Banderillero’lar ve picador’lar arkadan gelir.
Başkanın locası önüne gelindiği zaman, torrerolar eğilerek başlıklarını çıkarırlar.
İki alguazil locaya daha fazla yaklaşır.
Başkan toril’in anahtarını bunlardan birine atar.
Bu sırada torrerolar tören pelerinlerini güreş pelerinleri ile değiştirirler.
Daha sonra, ilk güreşi yapacak olan takımın üyeleri yerlerine geçerler.
Novillero adı verilen genç boğa güreşçilerinin yetişmesi süresince yapılan novillada’lar için de aynı tören uygulanır.
Bu tür güreşlerde genç boğalar kullanılır.
Genç güreşçilerin matador unvanını (matadoros de toros) kazanabilmesi için bu unvana sahip bir matadordan «berat» alması gerekir.
Matadorluk töreni Madrid arenasında yapılır.
Berat töreni daha Önce taşrada yapılmıssa, Madrid arenasında yeniden onaylanır.
Boğa güreşinin Temel Kavramı
Boğa güreşi (corrida), tabiat tarafından korkunç bir şekilde silahlandırılmış olan ve saldırma içgüdüsüne sahip bulunan bir hayvan karşısında, insan zekâsının üstünlüğünü göstermek anıacıyla düzenlenen bir gösteridir.

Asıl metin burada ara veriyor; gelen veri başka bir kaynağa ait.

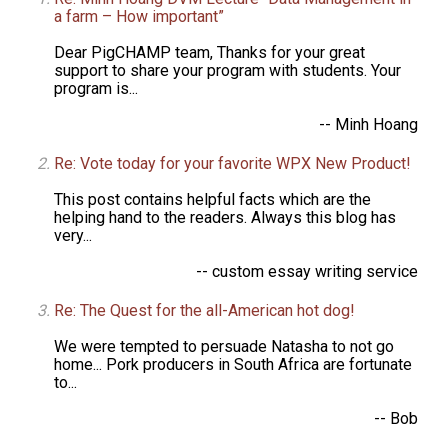
a farm – How important”
Dear PigCHAMP team, Thanks for your great
support to share your program with students. Your
program is...
-- Minh Hoang
Re: Vote today for your favorite WPX New Product!
This post contains helpful facts which are the
helping hand to the readers. Always this blog has
very...
-- custom essay writing service
Re: The Quest for the all-American hot dog!
We were tempted to persuade Natasha to not go
home... Pork producers in South Africa are fortunate
to...
-- Bob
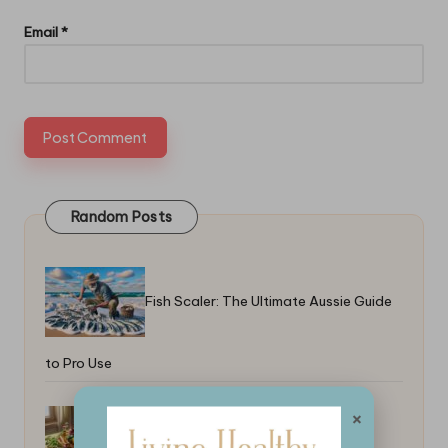
Email
*
Random Posts
Fish Scaler: The Ultimate Aussie Guide
to Pro Use
×
Top 5-Ingredient Recipes for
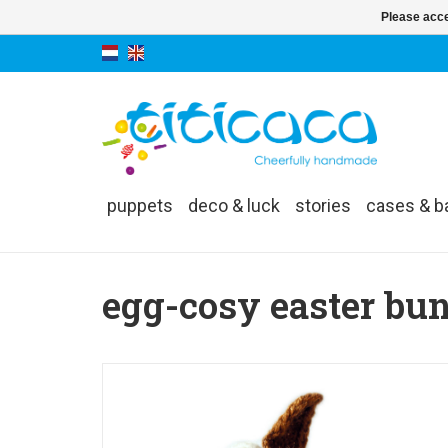
Please acce
puppets
deco & luck
stories
cases & b
egg-cosy easter bu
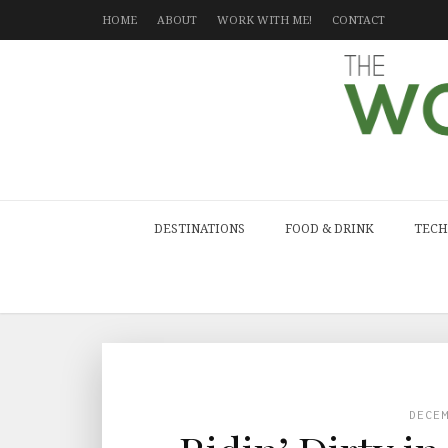
HOME
ABOUT
WORK WITH ME!
CONTACT
DESTINATIONS
FOOD & DRINK
TECH
DECE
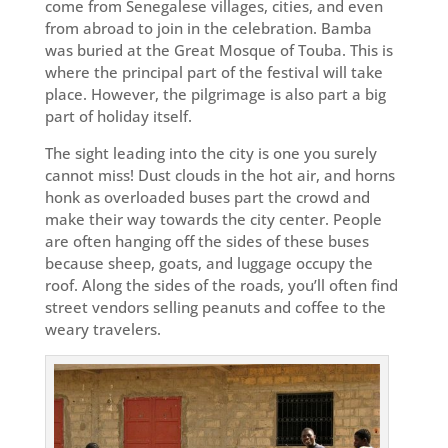
come from Senegalese villages, cities, and even
from abroad to join in the celebration. Bamba
was buried at the Great Mosque of Touba. This is
where the principal part of the festival will take
place. However, the pilgrimage is also part a big
part of holiday itself.
The sight leading into the city is one you surely
cannot miss! Dust clouds in the hot air, and horns
honk as overloaded buses part the crowd and
make their way towards the city center. People
are often hanging off the sides of these buses
because sheep, goats, and luggage occupy the
roof. Along the sides of the roads, you’ll often find
street vendors selling peanuts and coffee to the
weary travelers.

Güreşçi boğaya üstünlüğünü kabul ettirdiği zaman hayvanın hareketlerine ve aynı zamanda şerefli davranış kurallarına uyarak onu kılıçla öldürür.
Matador kılıç darbesini önden vurmak zorundadır.
Bunu yapabilmek için bir değneğe tutturulmuş kırmızı kumaşı yani muleta’yı kullanarak boğanın basını aşağıya doğru eğmesini sağlar ve boynuzlarının arasına girecek şekilde hayvana vaklaşır.
Daha sonra kılıcı belli bir yere (kürek kemiğinin kenarı ile omurga arası) ve belli bir açı (yatay 45°) yapacak şekilde saplamak için hayvanın üzerine eğilmesi gereklidir.
Kılıç, bir iç kanamayle hayvanın ölümünü çabuklaştırmak için hayati organlardan birini (bir kalın damarı) kesecek şekilde, göğüs boşluğuna derinlemesine saplanmalıdır.
Bu sonucu alabilmek için boğanın omuz basını açık bırakmasını ve bir süre hareketsiz kalmasını sağlamak gerekir.
Bundan ötürü boğa güreşi stratejisinin temeli, boğayı yavaş yavaş yeterli derecede yorgun düşürmektir.